The Company is involved in certain litigation and contract issues arising in the normal course of business. While the outcome of these matters cannot, at this time, be predicted in light of the uncertainties inherent therein, management does not expect that these matters will have a material adverse effect on the consolidated financial position or results of operations of the Company.
 
The Company has various current and previously-owned facilities subject to a variety of environmental regulations. The Company has received certain indemnifications either from companies previously owning these facilities or from purchasers of those facilities.

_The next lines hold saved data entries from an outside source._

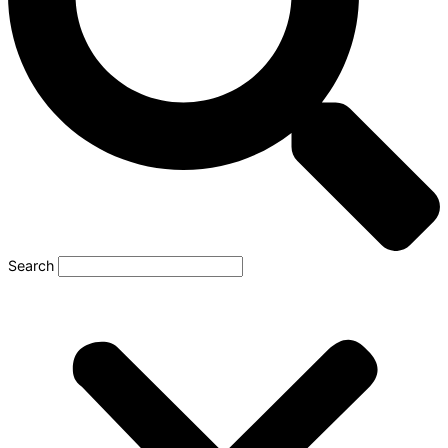
Search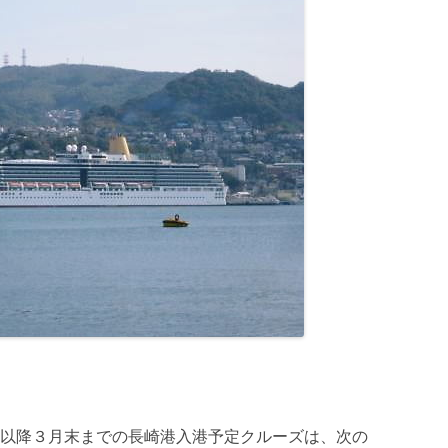
以降３月末までの長崎港入港予定クルーズは、次の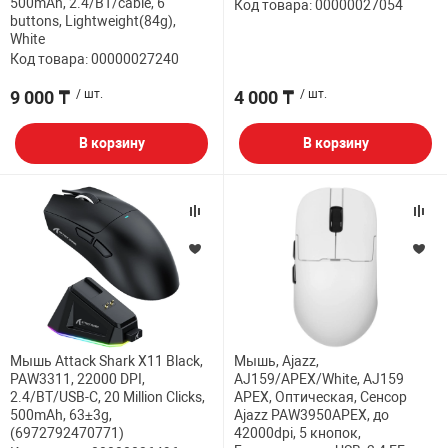
500mAh, 2.4/BT/cable, 6
Код товара: 00000027054
buttons, Lightweight(84g),
White
Код товара: 00000027240
9 000 ₸
/ шт.
4 000 ₸
/ шт.
В корзину
В корзину
Мышь Attack Shark X11 Black,
Мышь, Ajazz,
PAW3311, 22000 DPI,
AJ159/APEX/White, AJ159
2.4/BT/USB-C, 20 Million Clicks,
APEX, Оптическая, Сенсор
500mAh, 63±3g,
Ajazz PAW3950APEX, до
(6972792470771)
42000dpi, 5 кнопок,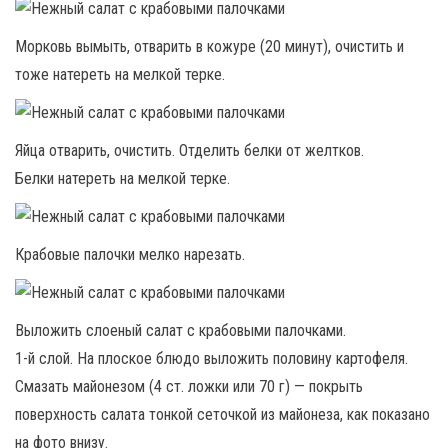
Морковь вымыть, отварить в кожуре (20 минут), очистить и
тоже натереть на мелкой терке.
Яйца отварить, очистить. Отделить белки от желтков.
Белки натереть на мелкой терке.
Крабовые палочки мелко нарезать.
Выложить слоеный салат с крабовыми палочками.
1-й слой. На плоское блюдо выложить половину картофеля.
Смазать майонезом (4 ст. ложки или 70 г) — покрыть
поверхность салата тонкой сеточкой из майонеза, как показано
на фото внизу.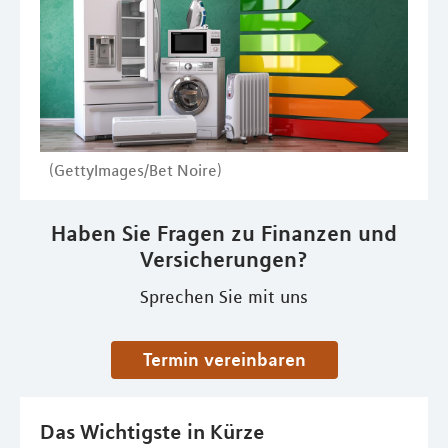
(GettyImages/Bet Noire)
Haben Sie Fragen zu Finanzen und
Versicherungen?
Sprechen Sie mit uns
Termin vereinbaren
Das Wichtigste in Kürze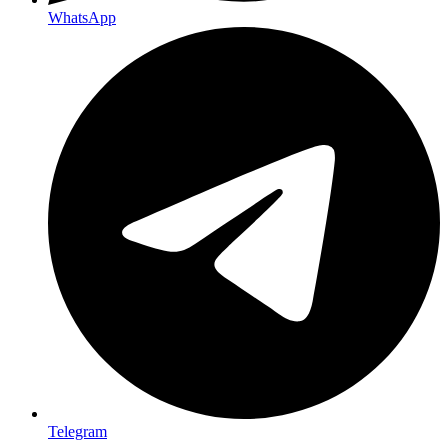
WhatsApp
Telegram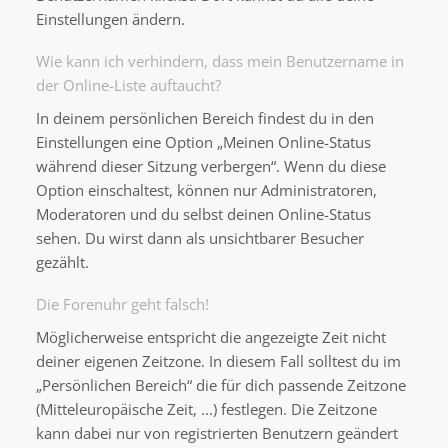
Einstellungen ändern.
Wie kann ich verhindern, dass mein Benutzername in
der Online-Liste auftaucht?
In deinem persönlichen Bereich findest du in den
Einstellungen eine Option „Meinen Online-Status
während dieser Sitzung verbergen“. Wenn du diese
Option einschaltest, können nur Administratoren,
Moderatoren und du selbst deinen Online-Status
sehen. Du wirst dann als unsichtbarer Besucher
gezählt.
Die Forenuhr geht falsch!
Möglicherweise entspricht die angezeigte Zeit nicht
deiner eigenen Zeitzone. In diesem Fall solltest du im
„Persönlichen Bereich“ die für dich passende Zeitzone
(Mitteleuropäische Zeit, ...) festlegen. Die Zeitzone
kann dabei nur von registrierten Benutzern geändert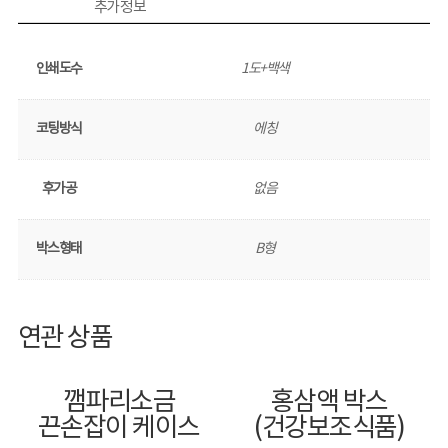
추가 정보
인쇄도수
1도+백색
코팅방식
에칭
후가공
없음
박스형태
B형
연관 상품
깸파리소금
홍삼액 박스
끈손잡이 케이스
(건강보조식품)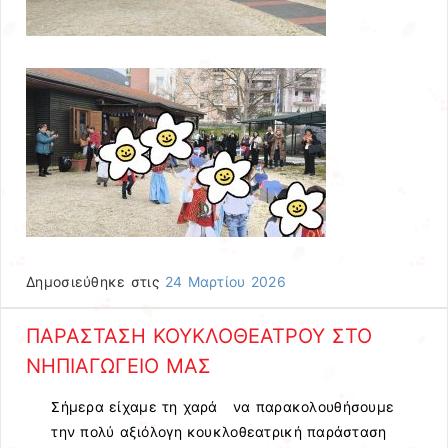
Δημοσιεύθηκε στις
24 Μαρτίου 2026
ΠΑΡΑΣΤΑΣΗ ΚΟΥΚΛΟΘΕΑΤΡΟΥ ΣΤΟ
ΝΗΠΙΑΓΩΓΕΙΟ ΜΑΣ
Σήμερα είχαμε τη χαρά να παρακολουθήσουμε
την πολύ αξιόλογη κουκλοθεατρική παράσταση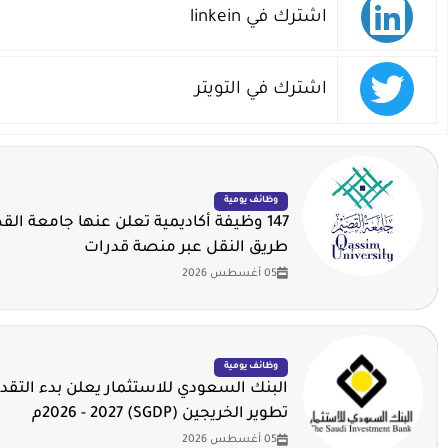
اشترك في linkein
اشترك في التويتر
وظائف يومية
147 وظيفة أكاديمية تعلن عنها جامعة ال
طريق النقل عبر منصة قدرات
05 أغسطس 2026
وظائف يومية
البنك السعودي للاستثمار يعلن بدء التقدي
تطوير الخريجين (SGDP) 2026 - 2027م
05 أغسطس 2026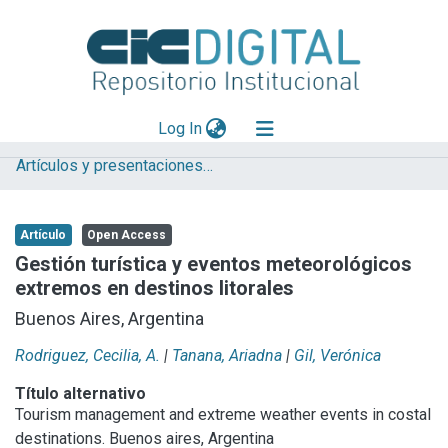
(current)
Log In
Artículos y presentaciones en Congresos
Explorar
Mas información
Artículo
Open Access
Aportar material
Gestión turística y eventos meteorológicos
extremos en destinos litorales
Statistics
Buenos Aires, Argentina
Rodriguez, Cecilia, A.
|
Tanana, Ariadna
|
Gil, Verónica
Título alternativo
Tourism management and extreme weather events in costal
destinations. Buenos aires, Argentina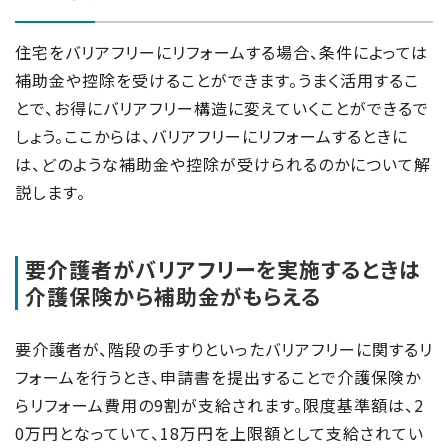
住宅をバリアフリーにリフォームする場合、条件によっては
補助金や控除を受けることができます。うまく活用するこ
とで、お得にバリアフリー構造に変えていくことができるで
しょう。ここからは、バリアフリーにリフォームするときに
は、どのような補助金や控除が受けられるのかについて解
説します。
要介護者がバリアフリーを実施するときは
介護保険から補助金がもらえる
要介護者が、階段の手すりといったバリアフリーに関するリ
フォームを行うとき、申請書を提出することで介護保険か
らリフォーム費用の9割が支給されます。限度基準額は、2
0万円となっていて、18万円を上限額として支給されてい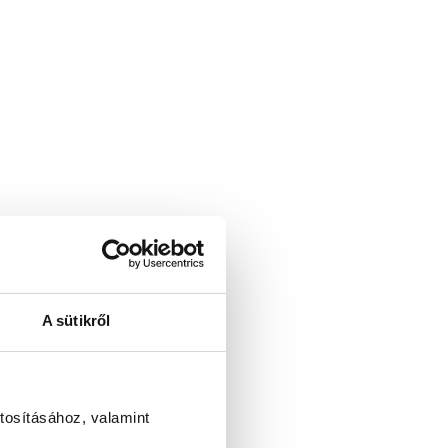
A sütikről
tosításához, valamint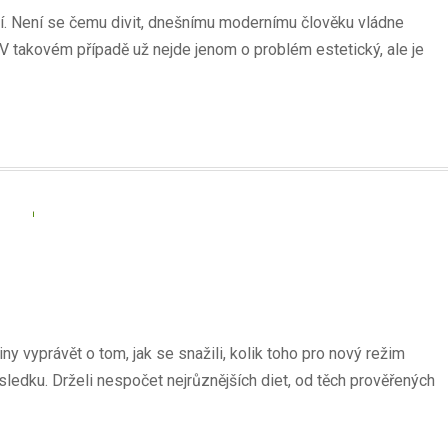
jí. Není se čemu divit, dnešnímu modernímu člověku vládne
 V takovém případě už nejde jenom o problém estetický, ale je
 vyprávět o tom, jak se snažili, kolik toho pro nový režim
ledku. Drželi nespočet nejrůznějších diet, od těch prověřených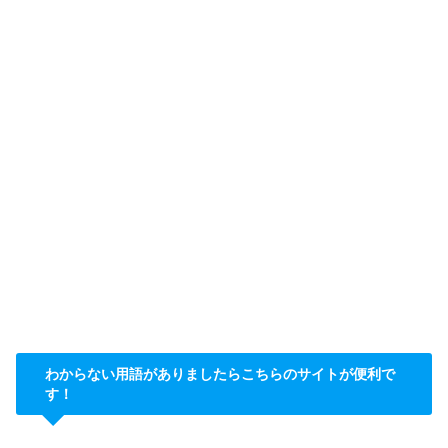
わからない用語がありましたらこちらのサイトが便利で
す！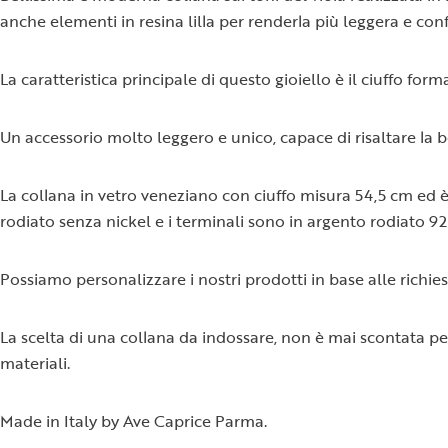
anche elementi in resina lilla per renderla più leggera e con
La caratteristica principale di questo gioiello è il ciuffo for
Un accessorio molto leggero e unico, capace di risaltare la b
La collana in vetro veneziano con ciuffo misura 54,5 cm ed è 
rodiato senza nickel e i terminali sono in argento rodiato 92
Possiamo personalizzare i nostri prodotti in base alle richie
La scelta di una collana da indossare, non è mai scontata pe
materiali.
Made in Italy by Ave Caprice Parma.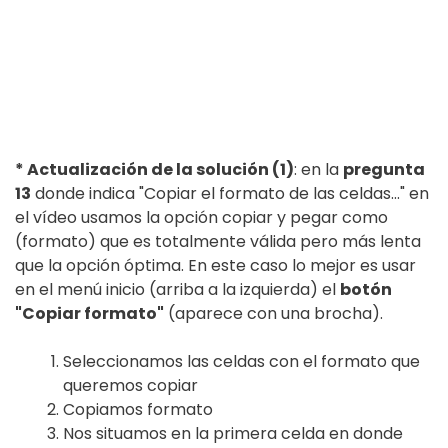
* Actualización de la solución (1)
: en la
pregunta
13
donde indica "Copiar el formato de las celdas..." en
el vídeo usamos la opción copiar y pegar como
(formato) que es totalmente válida pero más lenta
que la opción óptima. En este caso lo mejor es usar
en el menú inicio (arriba a la izquierda) el
botón
"Copiar formato"
(aparece con una brocha).
Seleccionamos las celdas con el formato que
queremos copiar
Copiamos formato
Nos situamos en la primera celda en donde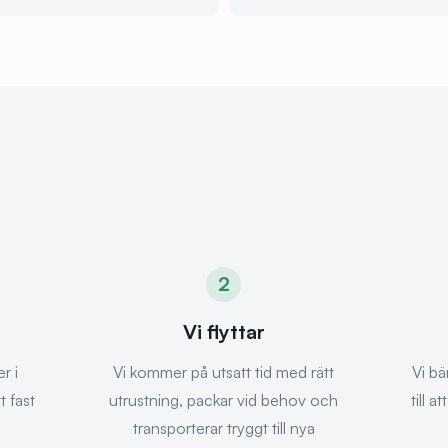
2
Vi flyttar
r i
Vi kommer på utsatt tid med rätt
Vi bä
t fast
utrustning, packar vid behov och
till a
transporterar tryggt till nya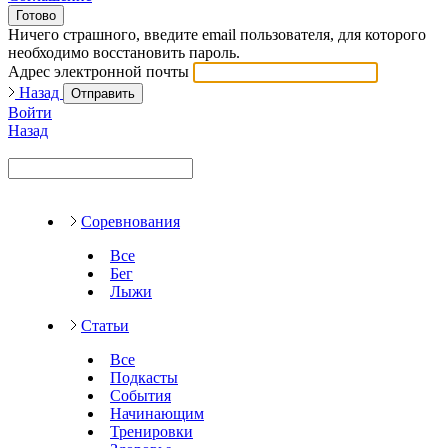
Готово
Ничего страшного, введите email пользователя, для которого
необходимо восстановить пароль.
Адрес электронной почты
Назад
Отправить
Войти
Назад
Соревнования
Все
Бег
Лыжи
Статьи
Все
Подкасты
События
Начинающим
Тренировки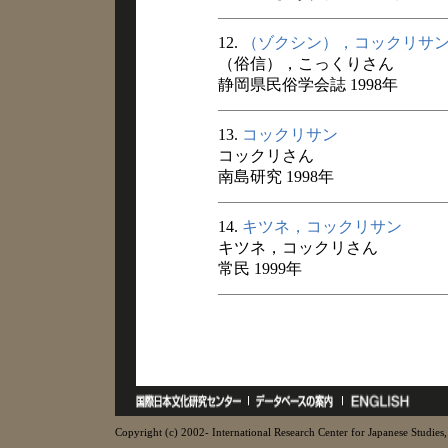
12.
（ゾクシン），コックリサ
（俗信），こっくりさん
静岡県民俗学会誌 1998年
13.
コックリサン
コックリさん
南島研究 1998年
14.
キツネ，コックリサン
キツネ，コックリさん
常民 1999年
Copyright (c) 2002- International Research Center for Japanese Studies, 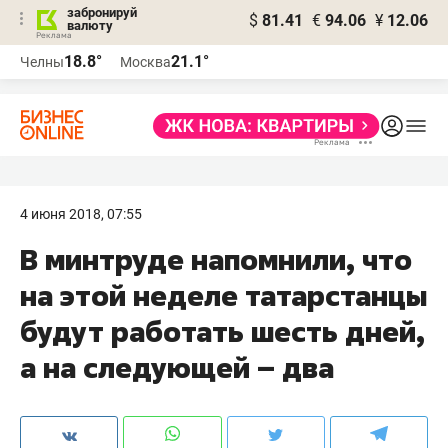
забронируй
$
81.41
€
94.06
¥
12.06
валюту
18.8°
21.1°
Челны
Москва
4 июня 2018, 07:55
В минтруде напомнили, что
на этой неделе татарстанцы
будут работать шесть дней,
а на следующей – два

As of April 3, 2016 and December 31, 2015, no amounts were accrued for any environmental matters.
 
As of April 3, 2016, the Company had outstanding purchase commitments of approximately $8,236,000, primarily for the acquisition of inventory and manufacturing equipment.
 
The Company accounts for loss contingencies in accordance with U.S. generally accepted accounting principles (GAAP).  Estimated loss contingencies are accrued only if the loss is probable and the amount of the loss can be reasonably estimated.  With respect to a particular loss contingency, it may be probable that a loss has occurred but the estimate of the loss is within a wide range or undeterminable.  If the Company deems an amount within the range to be a better estimate than any other amount within the range, that amount will be accrued.  However, if no amount within the range is a better estimate than any other amount, the minimum amount of the range is accrued.
 
During the fourth quarter of 2015, the Company gave notification regarding its intention to not renew the lease for its Tampa, FL facility, which will expire on December 31, 2016. During the first quarter of 2016, the Company entered into lease negotiations to extend the current lease for a smaller portion of the facility, but was unable to reach an agreement on the economics of a lease renewal with its current landlord. On May 3, 2016, the Company entered a lease for an alternative facility, which it expects to occupy upon the expiration of the current lease (see Note 17, “Subsequent Events”). The Company, Sypris Electronics and the landlord of the Tampa facility are currently involved in litigation over certain terms of the lease (see Item 1, “Legal Proceedings”). As such, it is reasonably possible that the Company may be required to make certain repairs to the current facility upon exit. The current estimate of the Company’s reasonably possible loss contingency is from no liability to $4,000,000. While the Company intends to vigorously dispute these claims, the Company accrued $500,000 during the three months ended April 3, 2016 related to its estimated potential obligation under the lease. This accrual is included in accrued liabilities in the Company’s consolidated balance sheet as of April 3, 2016.